• **TO DO**:
(A) Decide whether each statement agrees with the passage on uretdione polyisocyanates below, answering yes or no and quoting the deciding words of the passage: (i) The dimerization reaction is preferably run without solvents; (ii) Excess isocyanate monomer is removed by crystallization; (iii) If the catalyst is volatile enough, catalyst poisons need not be added.
(B) Continue the passage on uretdione polyisocyanates below from the point where it stops.

Polyisocyanates comprising uretdione groups as starting compounds for component A) are well-known, being described in U.S. Pat. No. 4,476,054, U.S. Pat. No. 4,912,210, U.S. Pat. No. 4,929,724 and EP 0 417 603, for example. A comprehensive overview of industrially relevant methods for dimerization of isocyanates to uretdiones is found in J. Prakt. Chem. 336 (1994) 185-200. The conversion of isocyanates into uretdiones is generally carried out in the presence of soluble dimerization catalysts, such as, for example, dialkylaminopyridines, trialkylphosphines, phosphoramides or imidazoles. The reaction, optionally carried out in solvents, but preferably in the absence of solvents, is stopped—by addition of catalyst poisons—once a desired degree of conversion is attained. Excess isocyanate monomer is subsequently separated off by short-path evaporation. When the catalyst is sufficiently volatile, the catalyst may be removed from the reaction mixture in the course of monomer removal. The addition of catalyst poisons may be eschewed in this case. In principle, a wide range of isocyanates are useful for preparing polyisocyanates A) comprising uretdione groups.

• **INFORMATION SHOWN**:
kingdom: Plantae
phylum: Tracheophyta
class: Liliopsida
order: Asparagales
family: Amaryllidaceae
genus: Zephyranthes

• **OUTPUTS**:
(A)
(i) Yes: "optionally carried out in solvents, but preferably in the absence of solvents"
(ii) No: "Excess isocyanate monomer is subsequently separated off by short-path evaporation."
(iii) Yes: "The addition of catalyst poisons may be eschewed in this case."

(B)
The di- and polyisocyanates used according to the invention for preparing the uretdiones A) may consist of any desired aromatic, aliphatic, cycloaliphatic and/or (cyclo)aliphatic di- and/or polyisocyanates. (Cyclo)aliphatic diisocyanates are well understood in the art as referring to both cyclically and aliphatically attached NCO groups, as is the case with isophorone diisocyanate for example. By contrast, cycloaliphatic diisocyanates are diisocyanates where only NCO groups are directly attached to the cycloaliphatic ring, e.g. H₁₂MDI.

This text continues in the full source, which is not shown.